Total war is nothing new, Pinker insists, recounting massacres and genocide in the Old Testament, barbarity in the Roman coliseum, the depredations of the Mongol hordes, and the 10 most deadly events in history — most of them scarcely known.

“The Past is a place where a person had a high chance of coming to bodily harm,” Pinker dead-pans.
Consider us softened…

Most of the evidence for the growing domination of “the better angels of our nature” (Abraham Lincoln’s phrase) is statistical, in deaths per 100,000 people, often compiled by “atrocitologists” who dig into horrific history.

What have we lost since the “good old days”? Whipping. The rack. Breaking on the wheel (whose details are not for the squeamish). Stoning. Slavery. Public torture of all sorts. Duels. Throwing salt — or corpses — in wells.

Eyebrows get raised at this kind of argument, and improper 20th century nouns like Holocaust, Rwanda, Cambodia and Bosnia do spark skepticism. In a review in The New Yorker, Elizabeth Kolhbert pointed at a major weakness: Even as Europe was becoming what Pinker calls the “safest place” in history, he was “virtually silent” about one European export: violent colonialism. Indeed, it’s 324 pages before Pinker brings up the Belgian brutality in today’s Democratic Republic of the Congo.

But perhaps that vicious colonial exploitation, which began ebbing about a century ago, promotes Pinker’s point. Violence continues, but at a lower level. Although wars in and around Congo have been the worst violence in the past 20 years, surprisingly, the death rate from virtually all sorts of violence — even terrorism — has indeed dropped.

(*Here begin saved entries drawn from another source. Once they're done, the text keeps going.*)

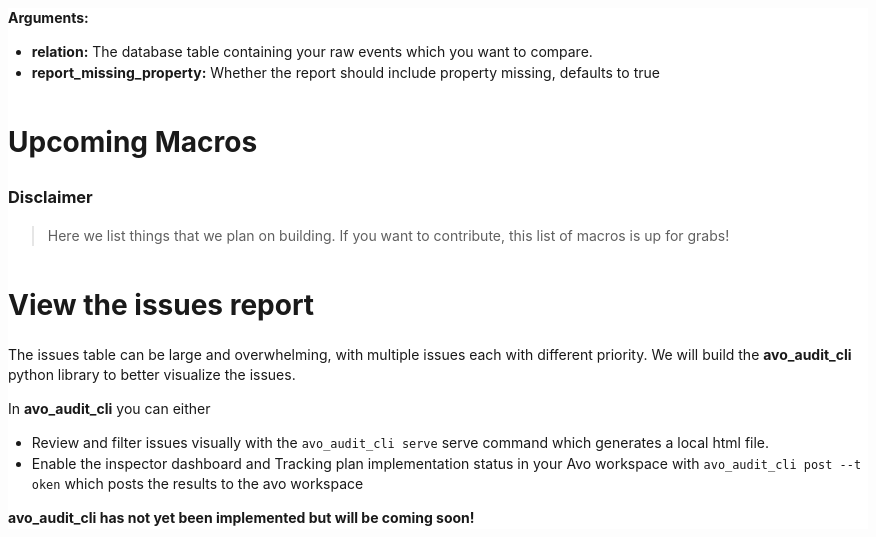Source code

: **Arguments:**
* **relation:** The database table containing your raw events which you want to compare.
* **report_missing_property:** Whether the report should include property missing, defaults to true


# Upcoming Macros

### Disclaimer
> Here we list things that we plan on building. If you want to contribute, this list of macros is up for grabs!



# View the issues report
 
The issues table can be large and overwhelming, with multiple issues each with different priority. We will build the **avo_audit_cli** python library to better visualize the issues.

In **avo_audit_cli** you can either
* Review and filter issues visually with the `avo_audit_cli serve` serve command which generates a local html file.
* Enable the inspector dashboard and Tracking plan implementation status in your Avo workspace with `avo_audit_cli post --token` which posts the results to the avo workspace

**avo_audit_cli has not yet been implemented but will be coming soon!**

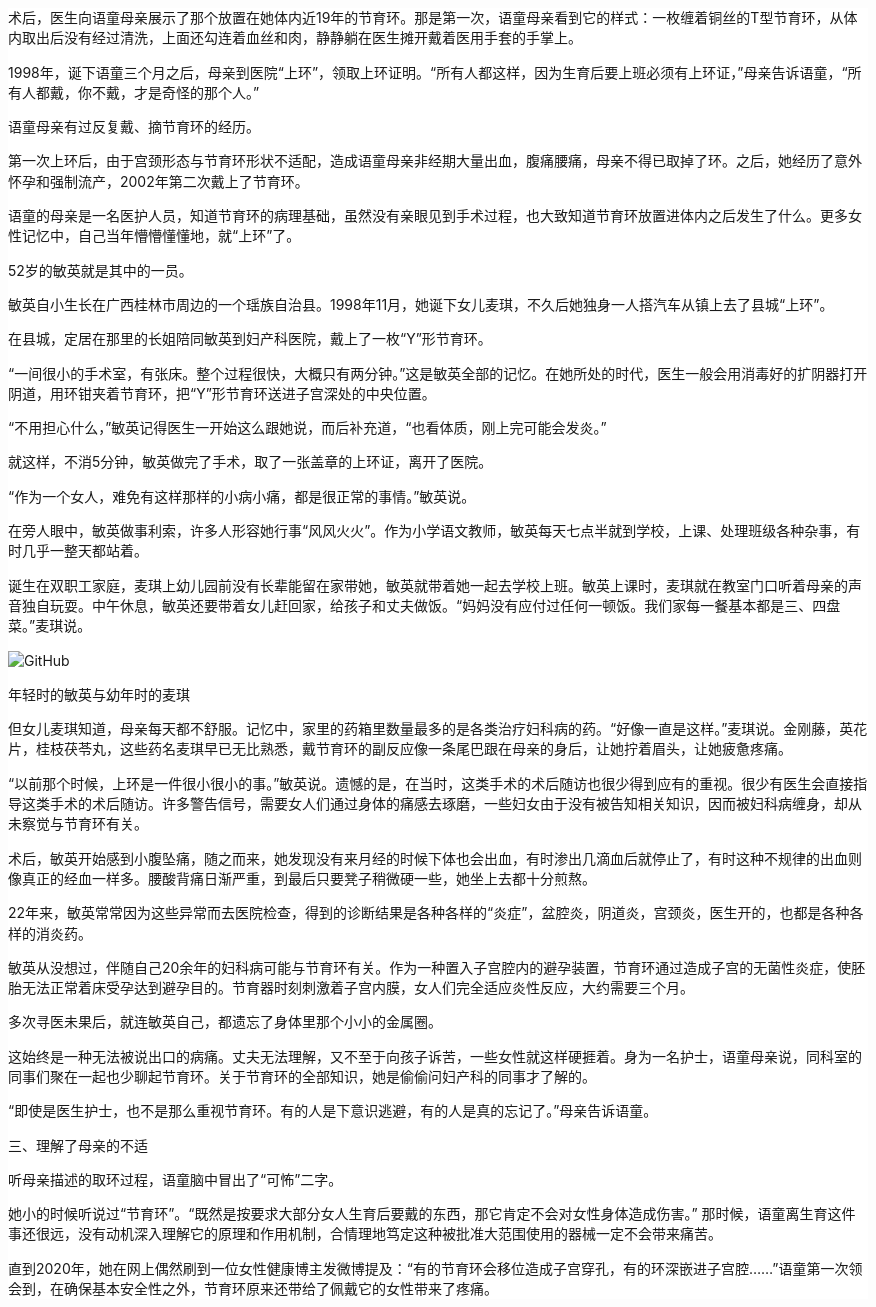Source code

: 术后，医生向语童母亲展示了那个放置在她体内近19年的节育环。那是第一次，语童母亲看到它的样式：一枚缠着铜丝的T型节育环，从体内取出后没有经过清洗，上面还勾连着血丝和肉，静静躺在医生摊开戴着医用手套的手掌上。

1998年，诞下语童三个月之后，母亲到医院“上环”，领取上环证明。“所有人都这样，因为生育后要上班必须有上环证，”母亲告诉语童，“所有人都戴，你不戴，才是奇怪的那个人。”

语童母亲有过反复戴、摘节育环的经历。

第一次上环后，由于宫颈形态与节育环形状不适配，造成语童母亲非经期大量出血，腹痛腰痛，母亲不得已取掉了环。之后，她经历了意外怀孕和强制流产，2002年第二次戴上了节育环。

语童的母亲是一名医护人员，知道节育环的病理基础，虽然没有亲眼见到手术过程，也大致知道节育环放置进体内之后发生了什么。更多女性记忆中，自己当年懵懵懂懂地，就“上环”了。

52岁的敏英就是其中的一员。

敏英自小生长在广西桂林市周边的一个瑶族自治县。1998年11月，她诞下女儿麦琪，不久后她独身一人搭汽车从镇上去了县城“上环”。

在县城，定居在那里的长姐陪同敏英到妇产科医院，戴上了一枚“Y”形节育环。

“一间很小的手术室，有张床。整个过程很快，大概只有两分钟。”这是敏英全部的记忆。在她所处的时代，医生一般会用消毒好的扩阴器打开阴道，用环钳夹着节育环，把“Y”形节育环送进子宫深处的中央位置。

“不用担心什么，”敏英记得医生一开始这么跟她说，而后补充道，“也看体质，刚上完可能会发炎。”

就这样，不消5分钟，敏英做完了手术，取了一张盖章的上环证，离开了医院。

“作为一个女人，难免有这样那样的小病小痛，都是很正常的事情。”敏英说。

在旁人眼中，敏英做事利索，许多人形容她行事“风风火火”。作为小学语文教师，敏英每天七点半就到学校，上课、处理班级各种杂事，有时几乎一整天都站着。

诞生在双职工家庭，麦琪上幼儿园前没有长辈能留在家带她，敏英就带着她一起去学校上班。敏英上课时，麦琪就在教室门口听着母亲的声音独自玩耍。中午休息，敏英还要带着女儿赶回家，给孩子和丈夫做饭。“妈妈没有应付过任何一顿饭。我们家每一餐基本都是三、四盘菜。”麦琪说。

![GitHub](https://chinadigitaltimes.net/chinese/files/2021/03/post-663899-60596c69af6f4.)

年轻时的敏英与幼年时的麦琪

但女儿麦琪知道，母亲每天都不舒服。记忆中，家里的药箱里数量最多的是各类治疗妇科病的药。“好像一直是这样。”麦琪说。金刚藤，英花片，桂枝茯苓丸，这些药名麦琪早已无比熟悉，戴节育环的副反应像一条尾巴跟在母亲的身后，让她拧着眉头，让她疲惫疼痛。

“以前那个时候，上环是一件很小很小的事。”敏英说。遗憾的是，在当时，这类手术的术后随访也很少得到应有的重视。很少有医生会直接指导这类手术的术后随访。许多警告信号，需要女人们通过身体的痛感去琢磨，一些妇女由于没有被告知相关知识，因而被妇科病缠身，却从未察觉与节育环有关。

术后，敏英开始感到小腹坠痛，随之而来，她发现没有来月经的时候下体也会出血，有时渗出几滴血后就停止了，有时这种不规律的出血则像真正的经血一样多。腰酸背痛日渐严重，到最后只要凳子稍微硬一些，她坐上去都十分煎熬。

22年来，敏英常常因为这些异常而去医院检查，得到的诊断结果是各种各样的“炎症”，盆腔炎，阴道炎，宫颈炎，医生开的，也都是各种各样的消炎药。

敏英从没想过，伴随自己20余年的妇科病可能与节育环有关。作为一种置入子宫腔内的避孕装置，节育环通过造成子宫的无菌性炎症，使胚胎无法正常着床受孕达到避孕目的。节育器时刻刺激着子宫内膜，女人们完全适应炎性反应，大约需要三个月。

多次寻医未果后，就连敏英自己，都遗忘了身体里那个小小的金属圈。

这始终是一种无法被说出口的病痛。丈夫无法理解，又不至于向孩子诉苦，一些女性就这样硬捱着。身为一名护士，语童母亲说，同科室的同事们聚在一起也少聊起节育环。关于节育环的全部知识，她是偷偷问妇产科的同事才了解的。

“即使是医生护士，也不是那么重视节育环。有的人是下意识逃避，有的人是真的忘记了。”母亲告诉语童。

三、理解了母亲的不适

听母亲描述的取环过程，语童脑中冒出了“可怖”二字。

她小的时候听说过“节育环”。“既然是按要求大部分女人生育后要戴的东西，那它肯定不会对女性身体造成伤害。” 那时候，语童离生育这件事还很远，没有动机深入理解它的原理和作用机制，合情理地笃定这种被批准大范围使用的器械一定不会带来痛苦。

直到2020年，她在网上偶然刷到一位女性健康博主发微博提及：“有的节育环会移位造成子宫穿孔，有的环深嵌进子宫腔……”语童第一次领会到，在确保基本安全性之外，节育环原来还带给了佩戴它的女性带来了疼痛。
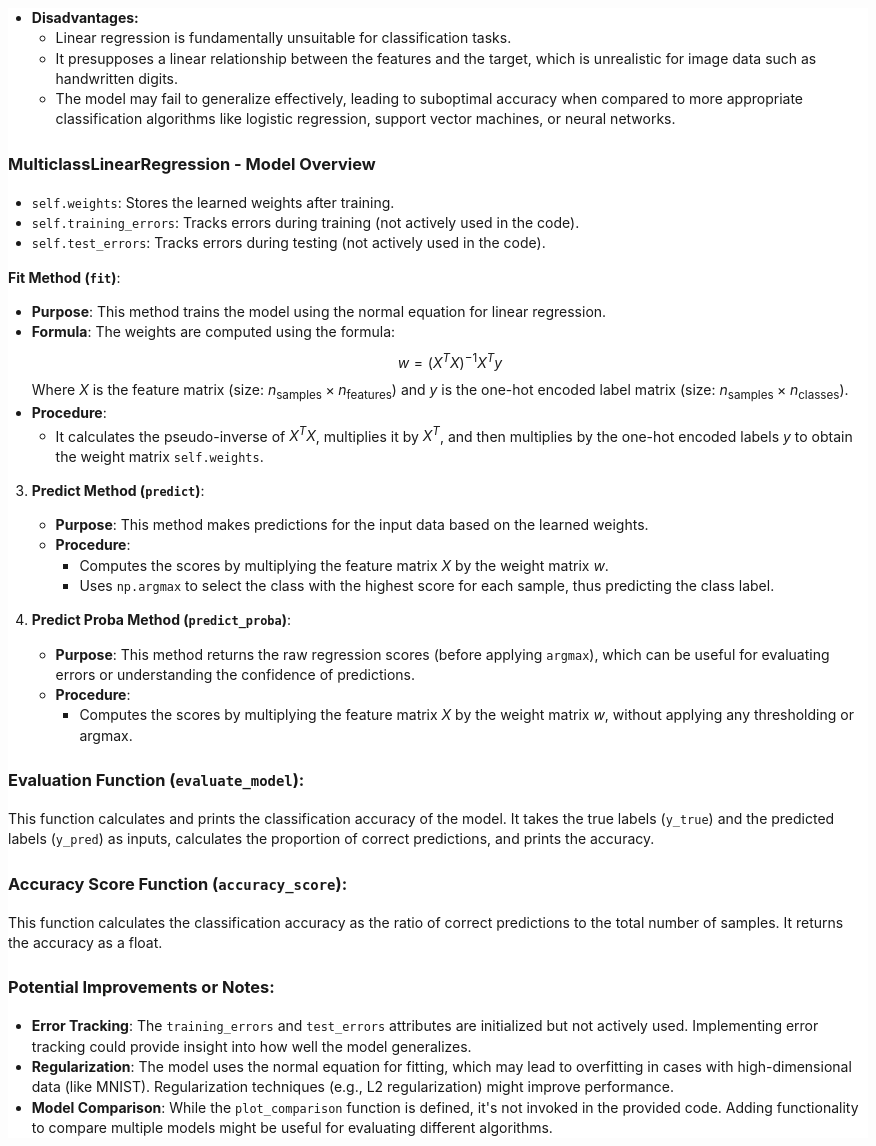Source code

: - **Disadvantages:**
   - Linear regression is fundamentally unsuitable for classification tasks.
   - It presupposes a linear relationship between the features and the target, which is unrealistic for image data such as handwritten digits.
   - The model may fail to generalize effectively, leading to suboptimal accuracy when compared to more appropriate classification algorithms like logistic regression, support vector machines, or neural networks.

### **MulticlassLinearRegression - Model Overview**

- `self.weights`: Stores the learned weights after training.
- `self.training_errors`: Tracks errors during training (not actively used in the code).
- `self.test_errors`: Tracks errors during testing (not actively used in the code).

**Fit Method (`fit`)**:
- **Purpose**: This method trains the model using the normal equation for linear regression.
- **Formula**: The weights are computed using the formula:
  $$w = (X^T X)^{-1} X^T y$$
  Where $X$ is the feature matrix (size: $n_{\text{samples}} \times n_{\text{features}}$) and $y$ is the one-hot encoded label matrix (size: $n_{\text{samples}} \times n_{\text{classes}}$).
- **Procedure**:
  - It calculates the pseudo-inverse of $X^T X$, multiplies it by $X^T$, and then multiplies by the one-hot encoded labels $y$ to obtain the weight matrix `self.weights`.
   
3. **Predict Method (`predict`)**:
   - **Purpose**: This method makes predictions for the input data based on the learned weights.
   - **Procedure**:
     - Computes the scores by multiplying the feature matrix $X$ by the weight matrix $w$.
     - Uses `np.argmax` to select the class with the highest score for each sample, thus predicting the class label.

4. **Predict Proba Method (`predict_proba`)**:
   - **Purpose**: This method returns the raw regression scores (before applying `argmax`), which can be useful for evaluating errors or understanding the confidence of predictions.
   - **Procedure**:
     - Computes the scores by multiplying the feature matrix $X$ by the weight matrix $w$, without applying any thresholding or argmax.
   
### **Evaluation Function (`evaluate_model`)**:

This function calculates and prints the classification accuracy of the model. It takes the true labels (`y_true`) and the predicted labels (`y_pred`) as inputs, calculates the proportion of correct predictions, and prints the accuracy.

### **Accuracy Score Function (`accuracy_score`)**:

This function calculates the classification accuracy as the ratio of correct predictions to the total number of samples. It returns the accuracy as a float.


### **Potential Improvements or Notes**:
- **Error Tracking**: The `training_errors` and `test_errors` attributes are initialized but not actively used. Implementing error tracking could provide insight into how well the model generalizes.
- **Regularization**: The model uses the normal equation for fitting, which may lead to overfitting in cases with high-dimensional data (like MNIST). Regularization techniques (e.g., L2 regularization) might improve performance.
- **Model Comparison**: While the `plot_comparison` function is defined, it's not invoked in the provided code. Adding functionality to compare multiple models might be useful for evaluating different algorithms.


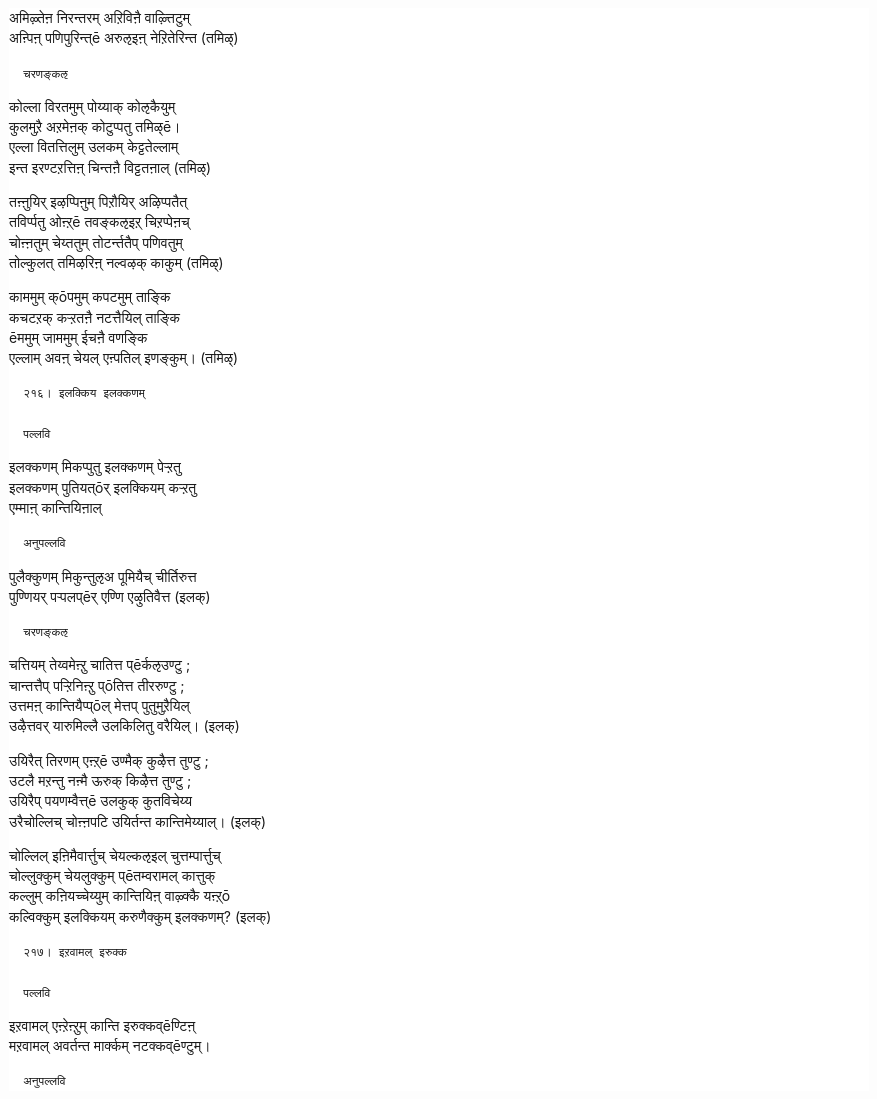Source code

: अमिऴ्तेऩ निरन्तरम् अऱिविऩै वाऴ्त्तिटुम्  
अऩ्पिऩ् पणिपुरिन्त्ē अरुऌइऩ् नेऱितेरिन्त (तमिऴ्)  
    
      चरणङ्कऌ  
    
कोल्ला विरतमुम् पोय्याक् कोऌकैयुम्  
कुलमुऱै अऱमेऩक् कोटुप्पतु तमिऴ्ē।  
एल्ला वितत्तिलुम् उलकम् केट्टतेल्लाम्  
इन्त इरण्टऱत्तिऩ् चिन्तऩै विट्टतऩाल् (तमिऴ्)  
    
तऩ्ऩुयिर् इऴप्पिऩुम् पिऱौयिर् अऴिप्पतैत्  
तविर्प्पतु ओऩ्ऱ्ē तवङ्कऌइऱ् चिऱप्पेऩच्  
चोऩ्ऩतुम् चेय्ततुम् तोटर्न्ततैप् पणिवतुम्  
तोल्कुलत् तमिऴरिऩ् नल्वऴक् काकुम् (तमिऴ्)  
    
काममुम् क्ōपमुम् कपटमुम् ताङ्कि  
कचटऱक् कऱ्ऱतऩै नटत्तैयिल् ताङ्कि  
ēममुम् जाममुम् ईचऩै वणङ्कि  
एल्लाम् अवऩ् चेयल् एऩ्पतिल् इणङ्कुम्। (तमिऴ्)

      २१६। इलक्किय इलक्कणम्  
    
      पल्लवि  
    
इलक्कणम् मिकप्पुतु इलक्कणम् पेऱ्ऱतु  
इलक्कणम् पुतियत्ōर् इलक्कियम् कऱ्ऱतु  
एम्माऩ् कान्तियिऩाल्  
    
      अनुपल्लवि  
    
पुलैक्कुणम् मिकुन्तुऌअ पूमियैच् चीर्तिरुत्त  
पुण्णियर् पऱ्पलप्ēर् एण्णि एऴुतिवैत्त (इलक्)  
    
      चरणङ्कऌ  
    
चत्तियम् तेय्वमेऩ्ऱु चातित्त प्ēर्कऌउण्टु ;  
चान्तत्तैप् पऱ्ऱिनिऩ्ऱु प्ōतित्त तीररुण्टु ;  
उत्तमऩ् कान्तियैप्प्ōल् मेत्तप् पुतुमुऱैयिल्  
उऴैत्तवर् यारुमिल्लै उलकिलितु वरैयिल्। (इलक्)  
    
उयिरैत् तिरणम् एऩ्ऱ्ē उण्मैक् कुऴैत्त तुण्टु ;  
उटलै मऱन्तु नऩ्मै ऊरुक् किऴैत्त तुण्टु ;  
उयिरैप् पयणम्वैत्त्ē उलकुक् कुतविचेय्य  
उरैचोल्लिच् चोऩ्ऩपटि उयिर्तन्त कान्तिमेय्याल्। (इलक्)  
    
चोल्लिल् इऩिमैवार्त्तुच् चेयल्कऌइल् चुत्तम्पार्त्तुच्  
चोल्लुक्कुम् चेयलुक्कुम् प्ēतम्वरामल् कात्तुक्  
कल्लुम् कऩियच्चेय्युम् कान्तियिऩ् वाऴ्क्कै यऩ्ऱ्ō  
कल्विक्कुम् इलक्कियम् करुणैक्कुम् इलक्कणम्? (इलक्)

      २१७। इऱवामल् इरुक्क  
    
      पल्लवि  
    
इऱवामल् एऩ्ऱेऩ्ऱुम् कान्ति इरुक्कव्ēण्टिऩ्  
मऱवामल् अवर्तन्त मार्क्कम् नटक्कव्ēण्टुम्।  
    
      अनुपल्लवि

Pinker attributes the progress to historical processes that started when people settled down and started living in larger groups. In what some historians call the “long peace” that began in 1945, a “rights revolution” continues, Pinker says. “Millions of people are alive today because of the civil wars and genocides that did not take place but that would have taken place if the world had remained as it was in the 1960s, 1970s, and 1980s. The conditions that favored this happy outcome — democracy, prosperity, decent government, peacekeeping, open economies, and the decline of antihuman ideologies, are not of course guaranteed to last forever. But nor are they likely to vanish overnight.”

The headlines about atrocities, crimes, wars and injustice still scream for action, as they ought. But even if Pinker’s only part right, his argument, supported by 32 fine-print pages of references, could be the most enlightening tome of the year.

It’s hard to dislike a book that mocks the new clampdown on dodgeball in school as an excess of political correctness, and a simultaneous sign of progress. No longer facing the rack, stoning, slavery, or war between the great powers, we are free to worry about the sting and humiliation of being hit by a rubber ball.